I searched for the Christmas stocking.
The felt red and green stocking appliqued with Santa’s jolly face. The one marked Emma.
I pulled it from the plastic bin among a pile of other stockings tagged with Mom, Dad and Nora stickers.
It was strange to retrieve the stocking so early, weeks before Thanksgiving.
But everything is strange this holiday season.
For the first time in 22 years, my daughter will not be home for Christmas. Emma planned to fly back to Maine from Denver, where she started an accounting job. But in late October she learned her firm must catch up on year-end inventory due to COVID shutdowns.
“I can’t come home for Christmas,” she said.
Tears fell and my chest ached as I thought about her empty chair at the Thanksgiving table, our traditions of making Christmas cookies, decorating the tree and opening presents Christmas morning.
“It’s hard,” Emma said. “It will be my first Thanksgiving and Christmas without you guys.”
I cannot imagine Emma absent over the holidays, alone in a Denver apartment 2,200 miles away. But COVID-19 has created a new reality.
With more than 11 million cases nationally and nearly 255,000 COVID deaths, thousands of people will be home alone for the holidays. There will be many empty seats at the table during Thanksgiving, Christmas, Hannukah and Kwanzaa.
Like the mom in the “Home Alone” movie, I sought a solution, a Hail Mary bid to get Emma home for the holidays. Desperate to be reunited with her eight-year-old son Kevin, mistakenly left behind on a family holiday trip to Paris, Mrs. McCallister screams at an airline customer service agent who tells her no flights are available. “This is Christmas! The season of perpetual hope! If I have to sell everything I own. If I have to sell my soul to the devil himself, I am going to get home to my son!”
I consider buying plane tickets for my family — husband Eric, daughter Nora and I, surprising Emma on Christmas Eve. But this is a pandemic holiday. There are no miraculous final scenes. I cannot snag a ride with a ragtag band of polka-playing musicians to Denver like the “Home Alone” mom. So, I make other plans to FaceTime Emma on Thanksgiving, to virtually connect as we bake Christmas cookies, decorate our trees and open presents — nine states between us.

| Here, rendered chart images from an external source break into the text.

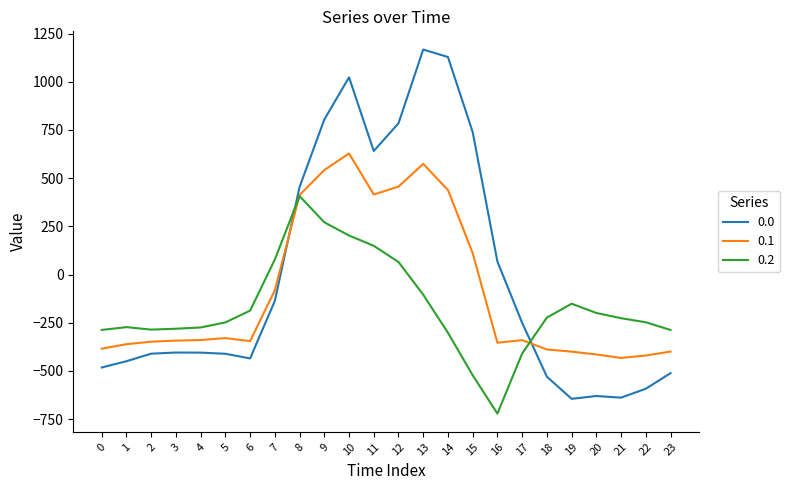

List the series in order of their overall mean, lowest first.

0.2, 0.1, 0.0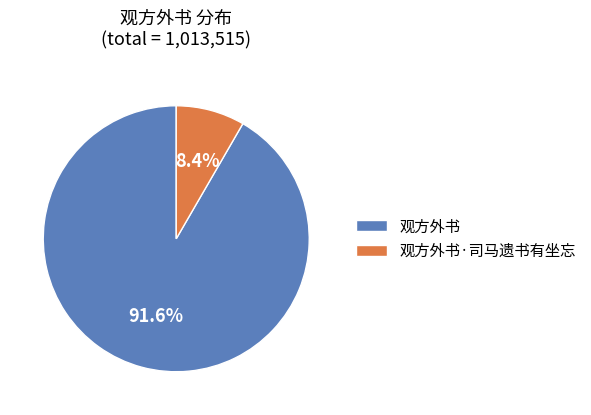

What is the smallest slice in the pie chart?

观方外书·司马遗书有坐忘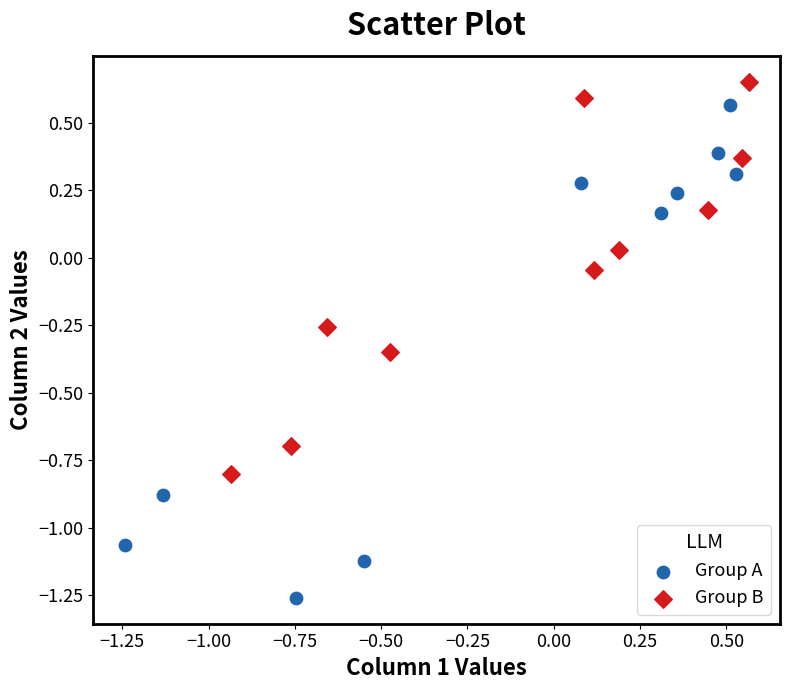

Which series contains the highest Y value?

Group B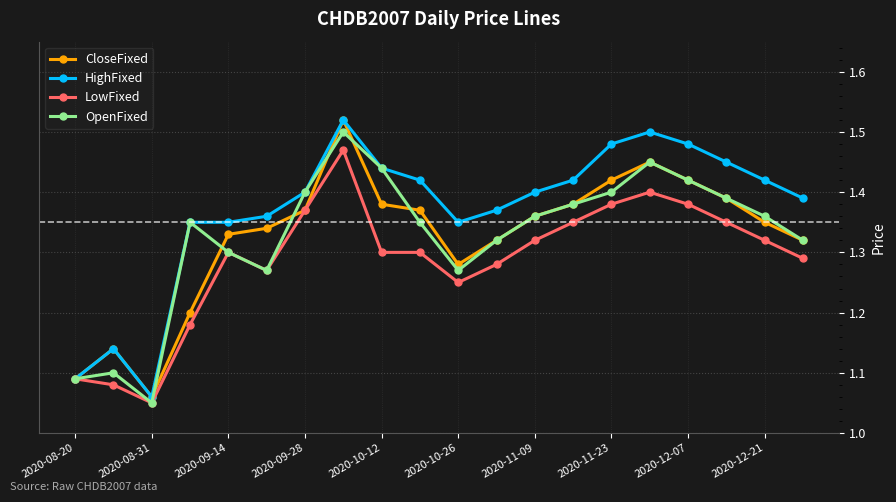

What are all the series names shown in the legend?

CloseFixed, HighFixed, LowFixed, OpenFixed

When I shared my thoughts with Emma, she fell silent. She thought about Christmases past as she and her younger sister Nora hung ornaments on the tree, sang holiday songs and made faces at mom’s relentless camera.
“I forgot about decorating the tree,” she said.
Fighting back tears, I turned to the internet for more ideas, typing “How to get through the holidays with COVID.” The search rendered several stories about creating new traditions and relying on virtual visits with loved ones.
In one article, Jane Timmons-Mitchell, a psychologist who teaches at Case Western Reserve, one of Ohio’s top-ranked universities, told the health and wellness publication Elemental, “Gratitude is a great concept to address holiday blahs. If you are able, contribute to charity for those less fortunate in gratitude.”
With millions out of work, there are several food pantries and organizations to contribute to in gratitude, and I have much to be thankful for.
Images of Christmases past flood my memory. Gathering beneath the tree with my sisters, the six of us ripping open presents as my mother and father watched. Emma and Nora squealing with joy as they hugged dolls, stuffed animals and shiny new toys.
Unlike soldiers who have spent the holidays away from home, or doctors and nurses working Christmas Day, I have always been with my family. Every single Christmas.
Despite the pandemic, the threat of more lockdowns and surging COVID cases, there is much to be grateful for. Though my family cannot gather, we will not grieve over the holidays like thousands who will mourn loved ones lost to COVID.
As the November wind rattled the windows, I filled a box with Emma’s red stocking, small gifts, a few Christmas ornaments and decorations. I tucked a “Do not look inside until Christmas Day!” note inside the stocking, and I began dreaming of next year, a COVID-free holiday season when we can all be together again.